In the First World, the Tiny House Movement is a social transition—a change of expectations about the amount of space you will occupy. This design is not for everyone. It takes a bit of a rebel and a change-maker because, in fact, it is a subtle act of civil disobedience. Most designs are not afraid to buck the trend and take tangible steps to live in a manner that is more affordable and sustainable in the face of a massive culture of consumerism.
“A typical North American home is around 2,600 square feet, versus a smaller home with a size only between 100 and 400 square feet.”
Tiny home design come in all shapes, sizes, and forms, but they enable simpler living in a smaller, more efficient space.
An offshoot of the Leckie Architecture Studio in Vancouver, The Backcountry Hut Company follows in the footsteps inspired by IKEA founder Ingvar Kamprad, to make affordable and well-designed products “for the many people.” Backcountry Hut has designed a turnkey option to small footprint housing with its prefabricated, flat-packed delivered system that is easy to assemble, scalable if your needs expand, and requires minimal site preparation.
You may like this story as well:
The hut system is a kit that includes an engineered wood post and a beam skeleton infilled with prefabricated panels. Volunteers lift the wall and roof panels by hand hoisting a pulley and winch system. A 10-feet structural module adds a set of increments combined to increase the floor area. Additional sleeping quarters and living space is mostly recommended to accommodate an expanding family.
This design of a hut system is deployed on any site that is accessible by truck or helicopter. There are a range of possibilities for interior fit-out options and exterior finishes. You can go rustic or you can go chic. The possibilities for location are limitless, and the size can evolve with your needs. These optional inserts make the building completely autonomous for real backcountry hideaways or a perch on the edge-of-the-cliff. The building can be virtually off-the-grid. Let us say something here about value.
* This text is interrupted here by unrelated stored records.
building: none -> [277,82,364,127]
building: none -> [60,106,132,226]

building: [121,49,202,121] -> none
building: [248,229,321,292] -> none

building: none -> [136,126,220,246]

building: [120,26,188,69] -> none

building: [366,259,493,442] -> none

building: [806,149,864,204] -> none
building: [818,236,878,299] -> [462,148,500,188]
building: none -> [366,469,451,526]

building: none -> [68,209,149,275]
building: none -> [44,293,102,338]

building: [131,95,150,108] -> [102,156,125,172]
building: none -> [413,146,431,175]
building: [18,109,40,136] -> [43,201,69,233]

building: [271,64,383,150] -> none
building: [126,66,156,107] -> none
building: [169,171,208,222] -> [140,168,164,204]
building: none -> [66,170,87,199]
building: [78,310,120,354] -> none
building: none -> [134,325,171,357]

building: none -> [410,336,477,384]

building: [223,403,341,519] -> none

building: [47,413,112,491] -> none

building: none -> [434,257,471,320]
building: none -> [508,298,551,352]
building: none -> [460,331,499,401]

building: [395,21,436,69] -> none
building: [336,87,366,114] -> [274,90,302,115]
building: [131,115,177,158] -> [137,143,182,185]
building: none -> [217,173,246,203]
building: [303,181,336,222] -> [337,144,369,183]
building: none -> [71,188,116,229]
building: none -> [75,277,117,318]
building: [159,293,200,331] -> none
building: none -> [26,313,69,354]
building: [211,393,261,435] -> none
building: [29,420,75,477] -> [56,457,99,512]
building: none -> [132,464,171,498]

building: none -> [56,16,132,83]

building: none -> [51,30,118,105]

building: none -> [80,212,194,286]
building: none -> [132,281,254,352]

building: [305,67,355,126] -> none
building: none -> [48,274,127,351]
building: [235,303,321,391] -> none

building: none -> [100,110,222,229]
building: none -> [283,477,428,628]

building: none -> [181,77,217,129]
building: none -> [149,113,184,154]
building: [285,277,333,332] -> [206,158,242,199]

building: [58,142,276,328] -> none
The basic hut design is rustic and simple in nature, designed for durability and security against weather with a metal-clad shell engineered to last 50+ years. The simple form affords simple construction. You don’t need to hire a crew if you have able and willing friends to volunteer as your construction team. There is a Lego-like (or IKEA-like) assembly. There is passive cooling through ventilation in the roof. At various altitudes, the photovoltaic panels are on the façade at mid-latitudes of 45-degrees on the roof.
Economy and conservation material and energy produce the assembly of building components achieved through the prefabrication process. Site preparation requires neither heavy machinery or disruption of the site.
Environmentally sensitive products are used for all materials: engineered wood products, FSC certified lumber, 100% recyclable components, and the Backcountry Hut Company is underpinned by a zero-waste philosophy in the design and implementation of all its products.
There is truly no better time to plan an outdoor getaway like now.
Publisher’s Note: Judith Stapleton is a writer in the fields of science and medicine.